Strangely enough my creative block seemed to slowly fade, with the time that I had on my hands, here in Germany.

New Year’s Eve 2010. Normally my sister and I would have a little ritual, where we would write down all our resolutions for the New Year and evaluate the one’s from the year before to celebrate or mourn its fruition. This year however, with my sister being in South Africa and my new German friends not being that interested, something else came along. In Germany, on New Year’s they play a game called Bleigießen (Molybdomancy in English). It is a game, where you melt a little tin/lead figure (e.g. a horse shoe) in a spoon over a candle and then you drop it into cold water to see what shapes it make. Mine formed a dung beetle with five balls of dung! I couldn’t wait to get home to Google the significance of dung beetles.  I found that they do have quite an amount of followers. With its importance in nature and its sacred status among the ancient Egyptians, I decided that this wasn’t a bad sign at all, and there and then decided that each of the 5 “dung” balls would represent a project for the year. I keep this on my desk to constantly remind me of my goals.
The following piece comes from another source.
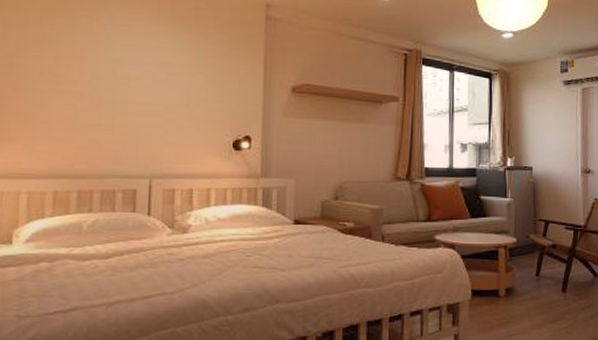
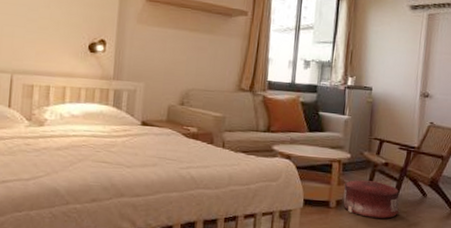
pouf: none [512,265,572,304] -> present [343,180,400,219]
Dung beetle and five balls of dung

I asked my husband, if he would like to join me in working through Julia Cameron’s “The Artist Way”, and to my surprise he agreed. This was so lucky for me, because though I am persistent, I am not always that consistent, which is what you need to be to write your morning pages for twelve weeks in a row. My husband has this super quality of just getting on with it and getting things done. (“Morning pages” consists of writing three full pages of ‘stream of consciousness writing’ first thing in the morning, every morning, for the whole 12 weeks of the program.)

I decided to ease back into my creativity slowly and made “One step at a time” my motto for the year. When I didn’t know what to write in my morning pages, I just kept writing “One step at a time, one step at a time”, until I had something to say again.  By June I have completed twelve paintings and I held my first solo exhibition, my husband and I have partly completed a children’s book and I am in the process of designing a new illustration range. The books that absolutely supported me through the process so far are The Artist’s Way by Julia Cameron and Living the Creative Life by Rice Freeman-Zachery. The first one helped me deal with my creative block and the latter kept me going. Super inspiring!

I am so excited that I am able to practice my first love as a full-time career…one step at a time…savouring the journey.